State-owned Coal India, Neyveli Lignite and Singareni Collieries will have a capex of Rs 20,121 crore in 2019-20, 15% more than the previous fiscal, according to the interim budget.
According to the Expenditure Budget, this spending would be part of internal and extra-budgetary resources (IEBR) of the central public sector undertakings.
Plan outlay of the Centre consists of two distinct parts: a part implemented directly by ministries concerned and departments; and the other through investment by state-owned entities in respect of their own plan projects and programmes. Investment by state-owned companies is financed either through budgetary support provided by the Centre, which is part of the total plan outlay and IEBR raised by state-owned companies on their own.
IEBR comprises internal resources and extra-budgetary resources. Extra-budgetary resources are the sum of domestic and foreign loans raised directly by the companies.
Broadly, the internal resources comprise retained profits — net of dividend to government, depreciation provision and carry forward of reserves and surpluses. Extra budgetary resources consist of receipts from the issue of bonds, debentures, external commercial borrowing, suppliers’ credit, deposit receipts and term loans from financial institutions.
The Expenditure Budget stipulates that Coal India would be spending Rs 10,000 crore on capex in 2019-20, against Rs 9,500 crore during the current fiscal.

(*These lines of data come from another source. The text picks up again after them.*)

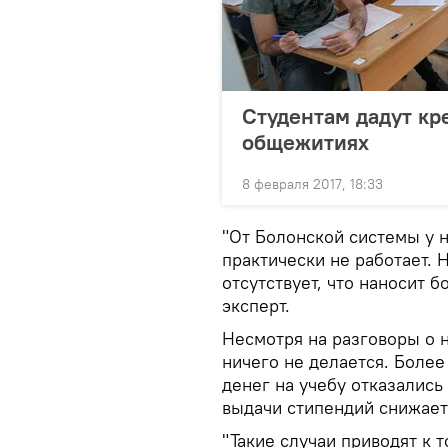
Студентам дадут кр
общежитиях
8 февраля 2017, 18:33
"От Болонской системы у н
практически не работает. 
отсутствует, что наносит 
эксперт.
Несмотря на разговоры о 
ничего не делается. Более 
денег на учебу отказались
выдачи стипендий снижает
"Такие случаи приводят к 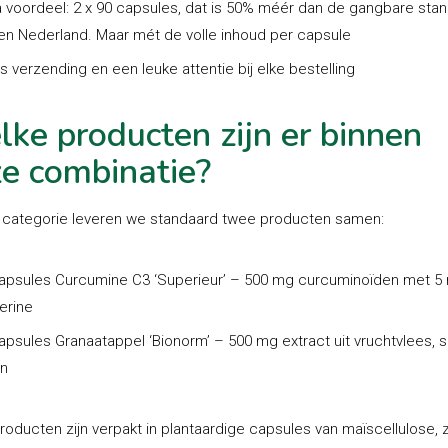
a voordeel:
2 x 90 capsules, dat is 50% méér dan de gangbare sta
en Nederland. Maar mét de volle inhoud per capsule
is verzending
en een leuke attentie bij elke bestelling
ke producten zijn er binnen
e combinatie?
 categorie leveren we standaard twee producten samen:
apsules Curcumine C3 ‘Superieur’
– 500 mg curcuminoïden met 5
erine
apsules Granaatappel ‘Bionorm’
– 500 mg extract uit vruchtvlees, s
en
roducten zijn verpakt in plantaardige capsules van maïscellulose,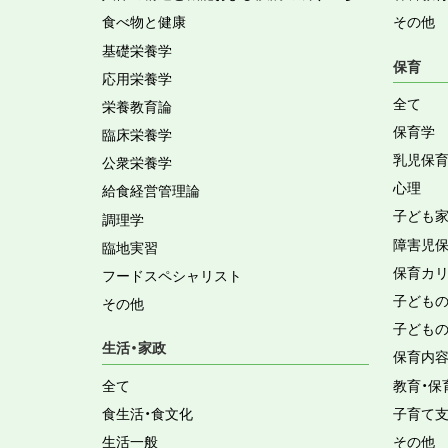
食べ物と健康
その他
基礎栄養学
保育
応用栄養学
全て
栄養教育論
保育学
臨床栄養学
乳児保
公衆栄養学
心理
給食経営管理論
子ども
調理学
障害児
臨地実習
保育カ
フードスペシャリスト
子ども
その他
子ども
生活・家政
保育内
全て
教育・保
食生活・食文化
子育て
生活一般
その他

If achieved, this would be a 5.2% growth.
Neyveli Lignite would be investing around Rs 8,271 crore during 2019-20 against a planned capex of Rs 6922.34 crore during 2018-19. When achieved, capital expenditure would increase 19.4% during the period.
Singareni Collieries would be investing Rs 1,850 crore during 2019-20 against planned capital expenditure of Rs 1,100 crore during 2018-19. If the company manages to meet its investment targets, it would be achieving a near 68% rise in capex.
“This money for Coal India would be financed either from internal reserves or from borrowings. With internal reserves on the decline following payments of dividend and expenditure on share buyback Coal India may need to borrow funds from the market to finance its projects,” a senior Coal India executive said.
“The capex would be for opening up new mines, taking up new projects and setting up additional infrastructure facilities. For example, Coal India would be opening up a few new mines in its command area, and would be investing in setting up infrastructure as well as investment in new projects like coal bed methane and invest in railways projects as well as coal handling plants,” the executive said.